Olomouc's Main Town Square

Olomouc's Main Town Square

We lunched in the food fair, noticing a distinct lack of Czech foods, and opted for Japanese and gyros; it was about half the price of Mayfair Mall offerings. When we returned to the main square, the girls elected to walk home for a break while Ben and I remained determined to use those tourist cards. They had advertised tours of the main square so we popped over to sign up. It turns out they were only being offered in Czech and while we had learned some of the language from our Czech golf friend, ‘slice,’ ‘fore,’ and ‘putter’ weren’t going to serve us too well. As an alternative, the cards allowed us to get English audio guides so we listened to, or rather, endured Mr. Monotony list date upon date as we did our own self tour of the various statues and buildings nearby. The square is actually a very nice place, and its atmosphere is right up there with other European squares only it is much less busy. There are many unique fountains, and numerous church spires peek out from behind the rows of colourful facades. The highlight for me was to see the Holy Trinity Column, a Baroque monument created to celebrate faith and to show gratitude for the ending of the plague.

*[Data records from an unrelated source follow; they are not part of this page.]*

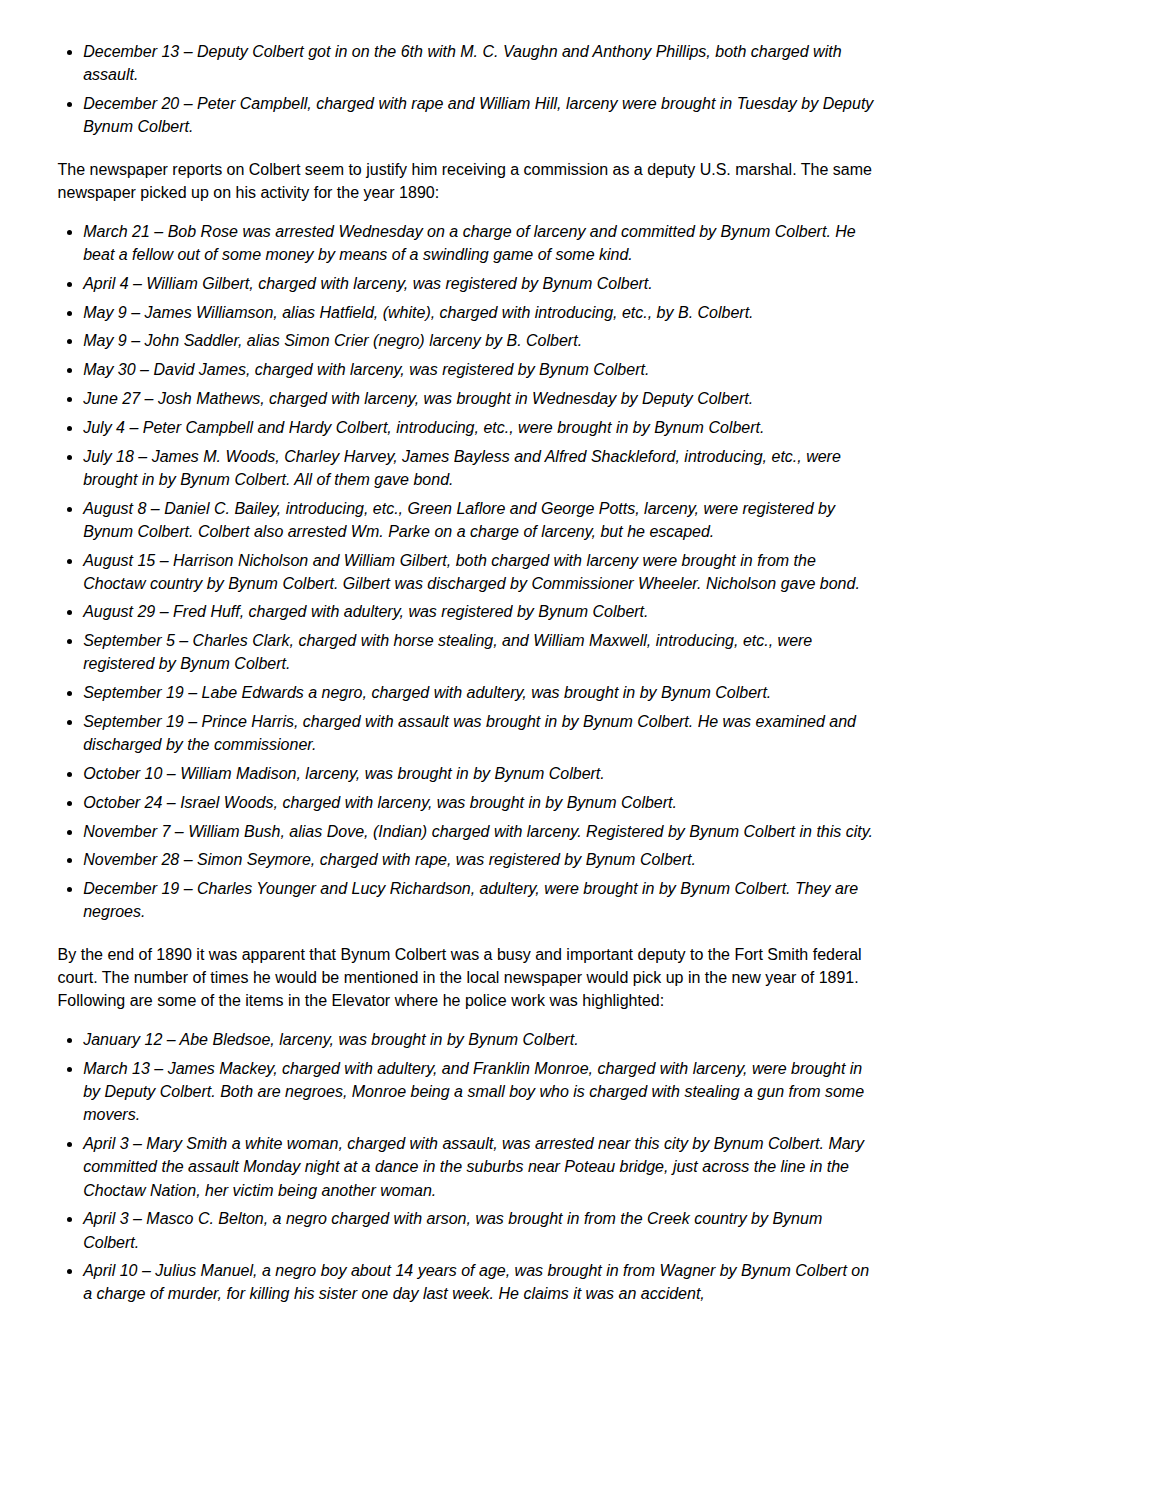December 13 – Deputy Colbert got in on the 6th with M. C. Vaughn and Anthony Phillips, both charged with assault.
December 20 – Peter Campbell, charged with rape and William Hill, larceny were brought in Tuesday by Deputy Bynum Colbert.
The newspaper reports on Colbert seem to justify him receiving a commission as a deputy U.S. marshal. The same newspaper picked up on his activity for the year 1890:
March 21 – Bob Rose was arrested Wednesday on a charge of larceny and committed by Bynum Colbert. He beat a fellow out of some money by means of a swindling game of some kind.
April 4 – William Gilbert, charged with larceny, was registered by Bynum Colbert.
May 9 – James Williamson, alias Hatfield, (white), charged with introducing, etc., by B. Colbert.
May 9 – John Saddler, alias Simon Crier (negro) larceny by B. Colbert.
May 30 – David James, charged with larceny, was registered by Bynum Colbert.
June 27 – Josh Mathews, charged with larceny, was brought in Wednesday by Deputy Colbert.
July 4 – Peter Campbell and Hardy Colbert, introducing, etc., were brought in by Bynum Colbert.
July 18 – James M. Woods, Charley Harvey, James Bayless and Alfred Shackleford, introducing, etc., were brought in by Bynum Colbert. All of them gave bond.
August 8 – Daniel C. Bailey, introducing, etc., Green Laflore and George Potts, larceny, were registered by Bynum Colbert. Colbert also arrested Wm. Parke on a charge of larceny, but he escaped.
August 15 – Harrison Nicholson and William Gilbert, both charged with larceny were brought in from the Choctaw country by Bynum Colbert. Gilbert was discharged by Commissioner Wheeler. Nicholson gave bond.
August 29 – Fred Huff, charged with adultery, was registered by Bynum Colbert.
September 5 – Charles Clark, charged with horse stealing, and William Maxwell, introducing, etc., were registered by Bynum Colbert.
September 19 – Labe Edwards a negro, charged with adultery, was brought in by Bynum Colbert.
September 19 – Prince Harris, charged with assault was brought in by Bynum Colbert. He was examined and discharged by the commissioner.
October 10 – William Madison, larceny, was brought in by Bynum Colbert.
October 24 – Israel Woods, charged with larceny, was brought in by Bynum Colbert.
November 7 – William Bush, alias Dove, (Indian) charged with larceny. Registered by Bynum Colbert in this city.
November 28 – Simon Seymore, charged with rape, was registered by Bynum Colbert.
December 19 – Charles Younger and Lucy Richardson, adultery, were brought in by Bynum Colbert. They are negroes.
By the end of 1890 it was apparent that Bynum Colbert was a busy and important deputy to the Fort Smith federal court. The number of times he would be mentioned in the local newspaper would pick up in the new year of 1891. Following are some of the items in the Elevator where he police work was highlighted:
January 12 – Abe Bledsoe, larceny, was brought in by Bynum Colbert.
March 13 – James Mackey, charged with adultery, and Franklin Monroe, charged with larceny, were brought in by Deputy Colbert. Both are negroes, Monroe being a small boy who is charged with stealing a gun from some movers.
April 3 – Mary Smith a white woman, charged with assault, was arrested near this city by Bynum Colbert. Mary committed the assault Monday night at a dance in the suburbs near Poteau bridge, just across the line in the Choctaw Nation, her victim being another woman.
April 3 – Masco C. Belton, a negro charged with arson, was brought in from the Creek country by Bynum Colbert.
April 10 – Julius Manuel, a negro boy about 14 years of age, was brought in from Wagner by Bynum Colbert on a charge of murder, for killing his sister one day last week. He claims it was an accident,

Since we wanted a view, we managed to get on a tour to go up the tower of the town hall. The tour guide was a young university student who said she would attempt to throw in some English along the way for us. The tower afforded us wonderful views of the city, and once the rest of the Czech tour had exited the top landing, she gave us our own private 360 degree tour of the landmarks. When she saw we expressed interest in the history of various buildings, she walked us through a few of the rooms in the town hall too. She seemed eager to talk of her town and confessed that while she had originally been studying biology and chemistry and never liked history, she was now much more interested in the subject; and, amazingly, if we got it right, she was switching her major to Dutch theology and planned to study in Holland. We spent an enjoyable 45 minutes with her and told her how much we appreciated her private tour.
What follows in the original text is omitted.